ZU BEARBEITENDE AUFGABEN
1. Auf welchen Betrag wird der Streitwert im Beschluss des Verwaltungsgerichts München festgesetzt?
2. Zitieren Sie aus dem Beschluss des Verwaltungsgerichts München den Abschnitt von „II. Die Antragstellerin“ bis einschließlich „2019 (08:30 Uhr).“.
3. Führen Sie den Beschluss des Verwaltungsgerichts München im Anschluss an seinen letzten Satz weiter.

ZU LESENDER AUSZUG
"""

Verwaltungsgericht München Beschluss, 05. Juni 2019 - M 5 E 19.1699

05.06.2019

Gericht

Verwaltungsgericht München

Tenor

I. Der Antrag wird abgelehnt.

II. Die Antragstellerin hat die Kosten des Verfahrens zu tragen.

III. Der Streitwert wird auf 2.500,- EUR festgesetzt.

Gründe

I.

Die Antragsgegnerin ordnete mit Schreiben vom 5. März 2019 gegenüber der als Beamtin auf Lebenszeit in ihren Diensten stehenden Antragstellerin eine amtsärztliche Untersuchung betreffend ihre Dienstfähigkeit an. Das Landratsamt Berchtesgadener Land - Gesundheitswesen - bestimmte hierfür mit Schreiben vom 12. März 2019 als Untersuchungstermin den 10. April 2019 (08:30 Uhr).

Am ... April 2019 hat der Bevollmächtigte der Antragstellerin für diese beim Verwaltungsgericht München beantragt,

die Antragstellerin vorläufig von der Verpflichtung der Durchführung einer amtsärztlichen Untersuchung aufgrund der Untersuchungsanordnung der Antragsgegnerin vom 5. März 2019 bis zum rechtskräftigen Abschluss des Hauptsacheverfahrens über die Feststellung der Verpflichtung der Antragstellerin, die Untersuchungsanordnung der Antragsgegnerin zu befolgen, freizustellen.

Die Untersuchungsanordnung sei rechtwidrig, weil sie jedenfalls nicht den formalen Vorgaben der Rechtsprechung des Bundesverwaltungsgerichts entspreche.

Das Gericht wies die Antragspartei mit Schreiben vom 9. Mai 2019 auf einen Beschluss des Bundesverwaltungsgerichts vom 14. März 2019 (2 VR 5/18) hin, nach dem eine Untersuchungsanordnung zur Feststellung der Dienstfähigkeit eines Beamten nicht isoliert angreifbar sei. Deswegen werde Gelegenheit gegeben, den Antrag zurückzunehmen.

"""

AUSGELESENE DATEN
"""

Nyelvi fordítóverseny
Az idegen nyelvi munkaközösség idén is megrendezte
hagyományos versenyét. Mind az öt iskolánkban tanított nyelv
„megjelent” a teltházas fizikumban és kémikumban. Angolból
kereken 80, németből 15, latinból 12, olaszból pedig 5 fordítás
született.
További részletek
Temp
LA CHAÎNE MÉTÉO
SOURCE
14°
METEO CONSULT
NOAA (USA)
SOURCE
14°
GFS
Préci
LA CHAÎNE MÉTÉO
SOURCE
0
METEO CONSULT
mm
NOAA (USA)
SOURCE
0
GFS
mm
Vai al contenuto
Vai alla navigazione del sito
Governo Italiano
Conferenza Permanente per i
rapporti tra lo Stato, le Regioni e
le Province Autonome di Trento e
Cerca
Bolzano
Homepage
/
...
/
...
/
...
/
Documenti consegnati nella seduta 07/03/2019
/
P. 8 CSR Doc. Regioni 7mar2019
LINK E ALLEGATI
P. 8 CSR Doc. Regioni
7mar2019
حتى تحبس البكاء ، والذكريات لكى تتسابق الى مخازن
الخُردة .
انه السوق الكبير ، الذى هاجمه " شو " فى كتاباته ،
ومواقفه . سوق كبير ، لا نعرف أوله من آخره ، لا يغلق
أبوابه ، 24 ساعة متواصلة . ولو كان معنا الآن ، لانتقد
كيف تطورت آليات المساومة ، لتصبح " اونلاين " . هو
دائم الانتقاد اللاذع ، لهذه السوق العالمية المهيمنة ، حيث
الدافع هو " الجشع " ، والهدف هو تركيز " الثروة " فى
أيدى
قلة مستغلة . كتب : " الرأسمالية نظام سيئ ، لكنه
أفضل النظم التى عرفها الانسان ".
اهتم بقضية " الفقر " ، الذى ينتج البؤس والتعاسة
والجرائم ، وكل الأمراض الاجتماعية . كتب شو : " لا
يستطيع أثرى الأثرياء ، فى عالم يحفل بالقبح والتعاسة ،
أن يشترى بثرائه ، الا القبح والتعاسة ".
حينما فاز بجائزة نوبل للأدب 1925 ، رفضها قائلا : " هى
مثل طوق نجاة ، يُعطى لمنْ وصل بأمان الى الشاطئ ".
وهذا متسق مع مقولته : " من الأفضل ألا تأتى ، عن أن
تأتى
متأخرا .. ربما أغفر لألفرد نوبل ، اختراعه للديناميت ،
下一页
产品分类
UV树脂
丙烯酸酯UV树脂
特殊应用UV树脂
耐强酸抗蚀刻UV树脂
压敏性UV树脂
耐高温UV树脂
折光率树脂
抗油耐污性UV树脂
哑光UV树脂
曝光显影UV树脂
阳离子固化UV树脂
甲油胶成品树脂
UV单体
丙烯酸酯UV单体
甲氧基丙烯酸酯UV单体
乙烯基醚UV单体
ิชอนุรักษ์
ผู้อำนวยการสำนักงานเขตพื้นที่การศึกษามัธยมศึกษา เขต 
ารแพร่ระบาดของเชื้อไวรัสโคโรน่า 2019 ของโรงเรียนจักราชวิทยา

"""

ERGEBNISSE JE AUFGABE
1. Auf 2.500,- EUR.

2.
II. Die Antragstellerin hat die Kosten des Verfahrens zu tragen.

III. Der Streitwert wird auf 2.500,- EUR festgesetzt.

Gründe

I.

Die Antragsgegnerin ordnete mit Schreiben vom 5. März 2019 gegenüber der als Beamtin auf Lebenszeit in ihren Diensten stehenden Antragstellerin eine amtsärztliche Untersuchung betreffend ihre Dienstfähigkeit an. Das Landratsamt Berchtesgadener Land - Gesundheitswesen - bestimmte hierfür mit Schreiben vom 12. März 2019 als Untersuchungstermin den 10. April 2019 (08:30 Uhr).

3.
Der Bevollmächtigte der Antragstellerin erklärte hierzu mit Schriftsatz vom … Mai 2019, dass der Rechtsprechung des Bundesverwaltungsgerichts nicht zu folgen und der Antrag zulässig sei.

Die Annahme des Bundesverwaltungsgerichts, dem Beamten, der eine Untersuchungsanordnung nicht befolge, drohe in der Praxis nicht ernsthaft eine Disziplinarmaßnahme, sei nicht haltbar. Er weise auf Fälle bayerischer Behörden hin, in denen Disziplinarverfahren eingeleitet worden seien. Es sei daher weiterhin der bisherigen obergerichtlichen Rechtsprechung zu folgen, die im Hinblick auf die mögliche Sanktion einer Disziplinarmaßnahme für die Nichtbefolgung einer Untersuchungsanordnung von deren Vollstreckbarkeit im Sinne des § 44a Satz 1 Fall 1 VwGO ausgehe.

Mit Schriftsatz vom ... Juni 2019 trug er ergänzend vor, dass es durchaus wahrscheinlich sei, dass ein Dienstherr nach Verweigerung statt einer Ruhestandsversetzung weitere Untersuchungsanordnungen ausspreche und schließlich wegen hartnäckiger Weigerung ein Disziplinarverfahren einleite.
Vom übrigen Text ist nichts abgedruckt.